6111 sayılı Yasanın 44.maddesi ile değişik 5510 sayılı Yasanın “Yersiz Ödemelerin Geri Alınması” başlıklı 96. maddesinde;
"Kurumca işverenlere, sigortalılara, isteğe bağlı sigortalılara gelir veya aylık almakta olanlara ve bunların hak sahiplerine, genel sağlık sigortalılarına ve bunların bakmakla yükümlü olduğu kişilere, fazla veya yersiz olarak yapıldığı tespit edilen bu Kanun kapsamındaki her türlü ödemeler;
a) Kasıtlı veya kusurlu davranışlarından doğmuşsa, hatalı işlemin tespit tarihinden geriye doğru en fazla on yıllık sürede yapılan ödemeler, bu ödemelerin yapıldığı tarihlerden,
b) Kurumun hatalı işlemlerinden kaynaklanmışsa, hatalı işlemin tespit tarihinden geriye doğru en fazla beş yıllık sürede yapılan ödemeler toplamı, ilgiliye tebliğ edildiği tarihten itibaren yirmidört ay içinde yapılacak ödemelerde faizsiz, yirmidört aylık sürenin dolduğu tarihten sonra yapılacak ödemelerde ise bu süre sonundan, itibaren hesaplanacak olan kanunî faizi ile birlikte, ilgililerin Kurumdan alacağı varsa bu alacaklarından mahsup edilir, alacakları yoksa genel hükümlere göre geri alınır.
Alacakların yersiz ödemelere mahsubu, en eski borçtan başlanarak borç aslına yapılır, kanunî faiz kalan borca uygulanır.
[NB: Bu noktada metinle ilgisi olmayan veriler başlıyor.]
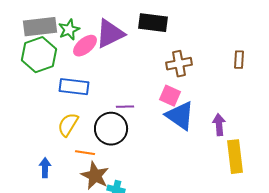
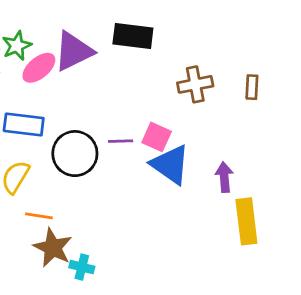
brown cross: (179, 64) -> (195, 84), moved
purple line: (125, 107) -> (121, 141), moved
black circle: (111, 129) -> (75, 154), moved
Bu hüküm ilgili hak sahiplerinin muvafakat etmeleri kaydıyla, aynı dosyadan diğer bir hak sahibine yapılan yersiz ödemelere mahsubunda da uygulanır.
Yersiz ödemenin gelir ve aylıklardan kesilmesinde, kesintinin başlayacağı ödeme dönemi başı itibarıyla kanunî faizi ile birlikte hesaplanan borç tutarı, gelir ve aylıktan % 25 oranında kesilmek suretiyle uygulanır.
Yersiz ödemelerin tespiti ile geri alınmasına ve bu maddenin uygulanmasına ilişkin usûl ve esaslar, Kurum tarafından çıkarılacak yönetmelikle düzenlenir.” hükmü yer almaktadır.
Yukarıda yapılan açıklamaların ışığında 5510 sayılı Kanunun 96. maddesinin değerlendirilmesi suretiyle karar verilmesi gerektiğinde kuşku bulunmamaktadır. (Hukuk Genel Kurulunun 15.6.2011 gün ve 2011/21-196-396 E.K. sayılı kararı da aynı yöndedir)
Açıklanan nedenlerle, mahkemece öncelikle, 5510 sayılı Kanunun 96. maddesi kapsamında araştırma ve inceleme yapılarak, yersiz ödemenin davacı sigortalının kasıtlı ve kusurlu davranışından mı, davalı Sosyal Güvenlik Kurumunun hatalı işleminden mi kaynaklandığı; eş söyleyişle davacının sebepsiz zenginleşmede iyiniyetli olup olmadığı hususlarının belirlenmesi; ardından da yine 5510 sayılı Kanunun 96. maddesi hükmü gözetilerek yapılacak değerlendirme ve varılacak sonuç ile iade yükümünün kapsamı konusunda bir karar verilmesi gerekirken yerinde olmayan gerekçeyle yazılı şekilde karar verilmesi usul ve yasaya aykırı olup bozma nedenidir.
O halde davalı Kurumun bu yönleri amaçlayan temyiz itirazları kabul edilmeli ve hüküm bozulmalıdır.
SONUÇ: Hükmün yukarıda açıklanan nedenlerle BOZULMASINA, 21.02.2013 gününde oybirliğiyle karar verildi.